Darwin's Sources: An Exhibit for the 2008 A.C. Moore Lecture
Thomas Cooper Library, Graniteville Room, Mezzanine LevelApr 7, 2008 - Apr 25, 2008
This exhibit explores the books that Darwin acknowledged as the precursors of
his own (1859). In 1861, for the third edition, he added
a new “Historical Sketch of the Progress of Opinion,” and he continued to adapt
and polish that account through to his final revision for the sixth edition. The books
on display are chiefly drawn from the C. Warren Irvin, Jr. Collection of Charles
Darwin and Darwiniana, donated to the University by Dr. and Mrs. Irvin in 1995.

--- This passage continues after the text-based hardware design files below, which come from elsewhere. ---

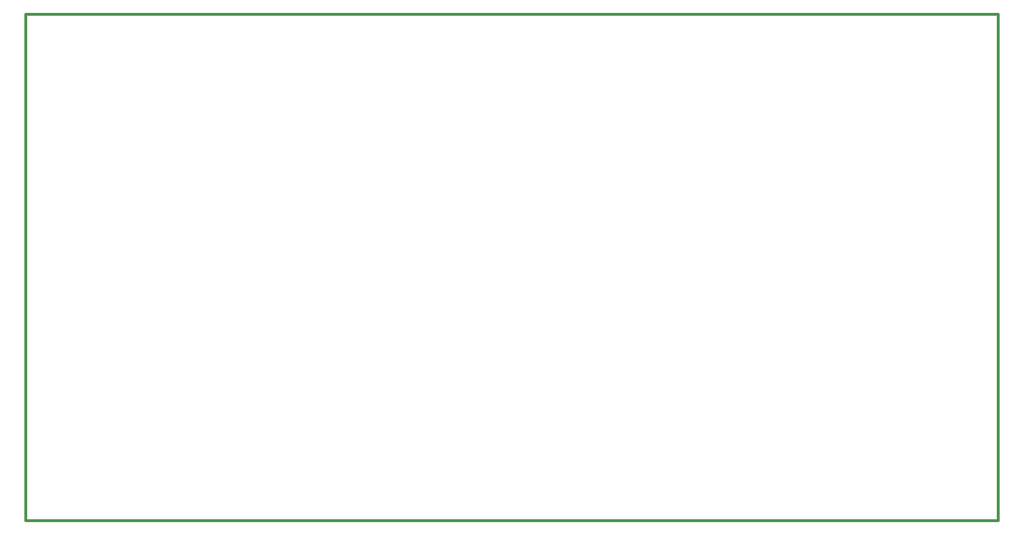
<source format=gko>
G04*
G04 #@! TF.GenerationSoftware,Altium Limited,CircuitStudio,1.5.1 (13)*
G04*
G04 Layer_Color=16720538*
%FSLAX25Y25*%
%MOIN*%
G70*
G01*
G75*
%ADD35C,0.01181*%
D35*
X559055Y417323D02*
Y653543D01*
X1011811D01*
X559055Y417323D02*
X1011811D01*
Y653543D01*
M02*

</source>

Since the original donation, a significant number of items have been added to the
collection, through the endowment that Dr. and Mrs. Irvin established; since the
collection of Darwin’s own first editions was completed, the collecting focus
for endowment funds has been on books that influenced Darwin or were influenced
by him.
Highlights include works by such well-known writers as Darwin’s grandfather
Erasmus, Malthus, Lamarck, Lyell, Owen, and Spencer, as well as lesser-known
figures such as the orchid expert the Rev. William Herbert, the Scottish timber
grower Patrick Matthew, the Dublin physician Henry Freke, and the Oxford
theologian Baden Powell (father of the founder of the Boy Scouts). The final
cases display the periodical article in which Darwin and Wallace first announced
the new theory, the first edition of Darwin’s famous book, an autograph letter by
him about reaction to the Origin, and contemporary caricatures of Darwin and
Huxley.
The exhibition has been mounted to mark the annual A.C. Moore Lectures in
Evolutionary Biology and Society, in the Department of Biological Sciences.
The Moore Lectures, endowed by a private donor in 2007, commemorate Prof.
Andrew Charles Moore (1866-1928), an 1887 graduate of the University of
South Carolina, who after a period of study in the Botany Department at the
University of Chicago returned to USC to teach, completed his Chicago PhD,
and in 1905 became the first chairman of a separate Department of Biology.
He twice served as Interim President, in 1908-1909 and again in 1913-1914.
The University’s A. C. Moore Herbarium is named for him.